Editor’s note: This is the last in a four-part series on the various types of officers from the Phoenix Police Department assigned to protect Ahwatukee Foothills. The entire series can be found at ahwatukee.com.


A secret weapon in Ahwatukee Foothill’s war on crime is the Neighborhood Enforcement Team.

The shadowy squad of officers, known by their radio call sign of 44 X-ray, works in plain clothes, drives unmarked cars and focuses on the worst of the worst.

They are like the U.S. Army’s Special Forces, specialists who zero in on the dangerous felons and criminals in the neighborhood. They use the tools of detectives and their knowledge of the area and the players in an attempt to solve serious crimes.

“We help determine crime trends in the area; we’re problem solvers in different neighborhoods,” said Sgt. Christopher Kieffer, who commands the unit assigned to Ahwatukee Foothills. “We concentrate a lot on narcotic complaints, but we also help out other bureaus like auto, robbery, you name it.”

Two years ago when Henry Diaz was robbing local businesses with a sawed-off shotgun authorities feared his crime spree could escalate into something deadly. Kieffer and his NET squad took on the task of finding him and within a few days, using surveillance video from a business near one he had robbed, plus some good old-fashioned police work, they took him into custody.

The case was so air-tight that Diaz didn’t even try to fight the multiple armed robbery and kidnapping charges, instead he simply pleaded guilty and is in prison.

The squad has had other successes, including busting a drug ring and confiscating $217,000 in marijuana and arresting without incident an L.A. gang member wanted for armed robbery.

Police in Ahwatukee Foothills rely on tips and information from residents, and the NET squad is no different.
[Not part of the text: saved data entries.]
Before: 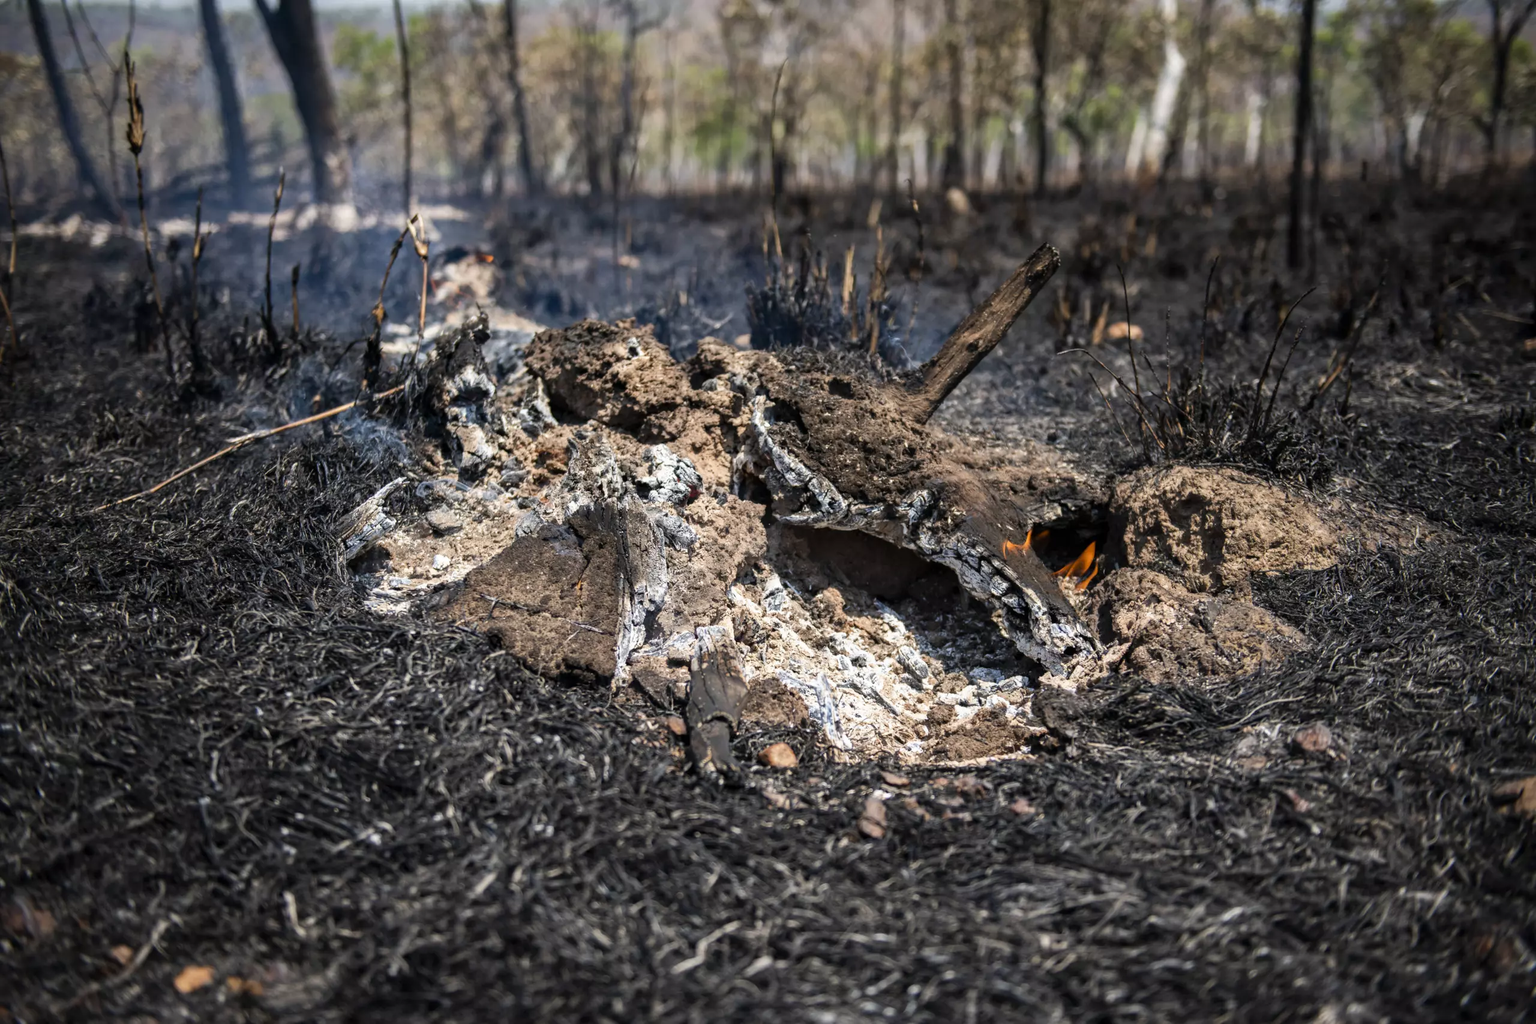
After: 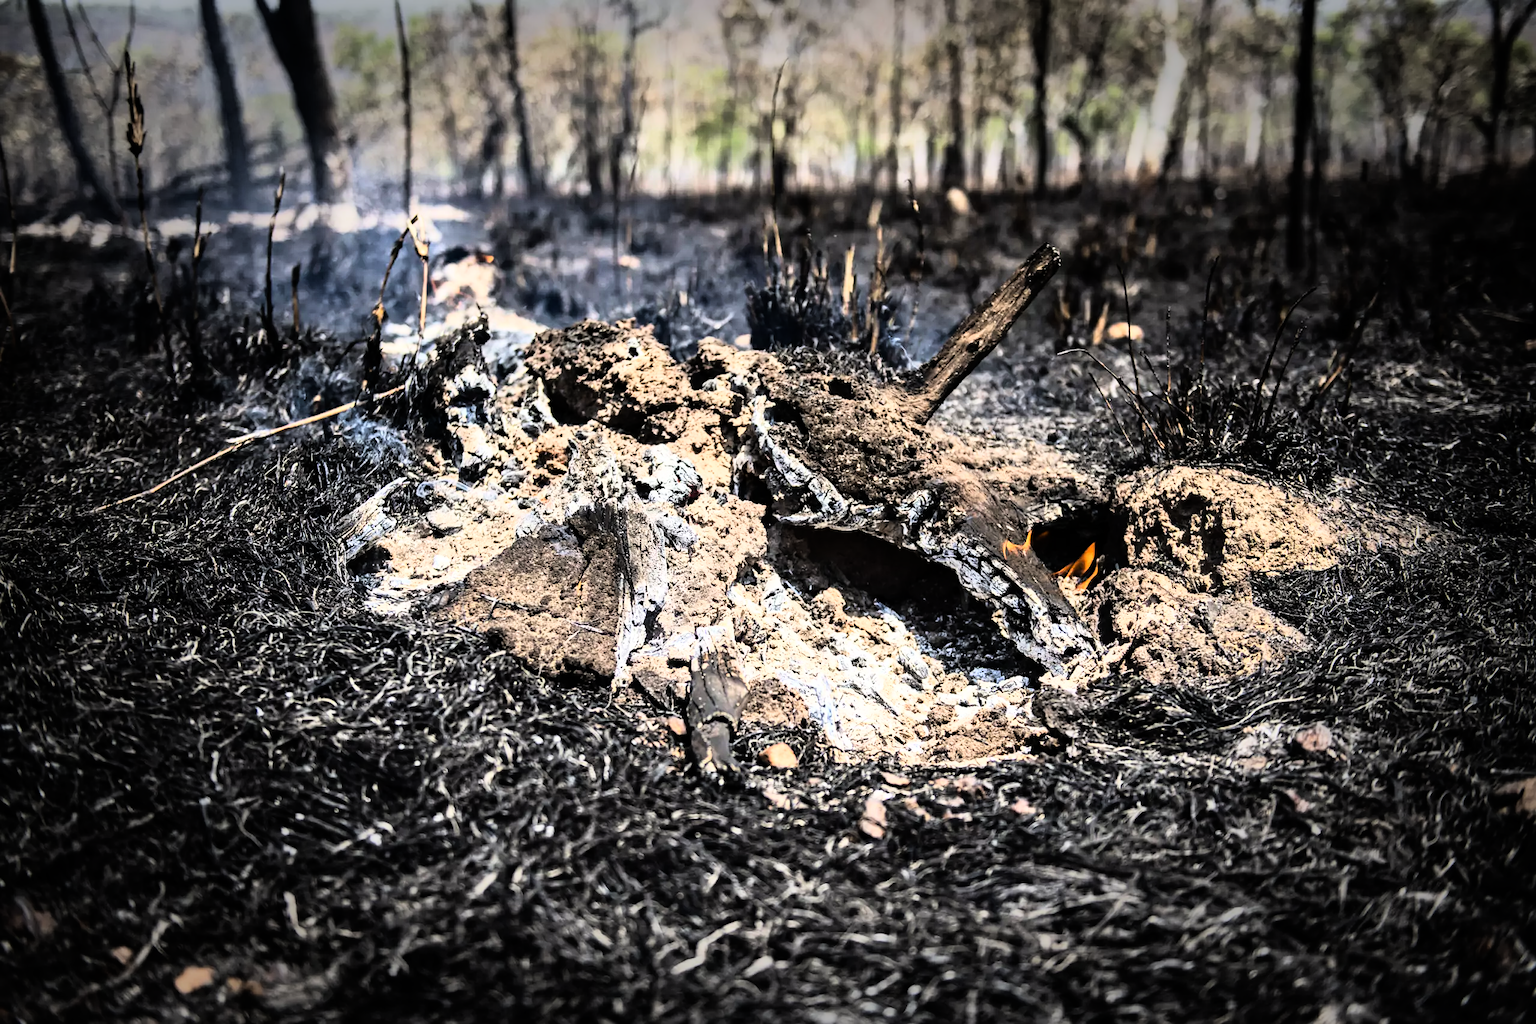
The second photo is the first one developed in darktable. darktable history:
sharpen: amount 0.2
rgb curve: curves: ch0 [(0, 0) (0.21, 0.15) (0.24, 0.21) (0.5, 0.75) (0.75, 0.96) (0.89, 0.99) (1, 1)]; ch1 [(0, 0.02) (0.21, 0.13) (0.25, 0.2) (0.5, 0.67) (0.75, 0.9) (0.89, 0.97) (1, 1)]; ch2 [(0, 0.02) (0.21, 0.13) (0.25, 0.2) (0.5, 0.67) (0.75, 0.9) (0.89, 0.97) (1, 1)], compensate middle gray true
vignetting: fall-off start 66.7%, fall-off radius 39.74%, brightness -0.576, saturation -0.258, automatic ratio true, width/height ratio 0.671, dithering 16-bit output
Last year when a neighbor became suspicious of all the cars coming and going from a home, he called police. The NET squad got the information and after a few days of surveillance they busted the home, arresting the dealers and confiscating 147 grams of methamphetamine worth more than $10,000.

At other times one case leads to another, like when they were lying in wait around 48th Street and Ray Road, looking for people attempting to burglarize or steal cars and instead saw a drug deal go down. In that incident they arrested the buyers and sellers and confiscated a brown paper bag with more than 10 pounds of marijuana.

A sign of the unit’s success is that even with the municipal budget crunch putting a crimp on the department; the 44 X-ray unit will soon grow from four officers and a sergeant to six, plus a sergeant.

“We can use the help,” Kieffer said.

Because of the nature of their plainclothes work, there are few photos of the officers on the NET squad, and their names rarely appear in the paper to protect their identity and allow them to work in public, wearing civilian clothes.

“We like to keep a low profile,” Kieffer said.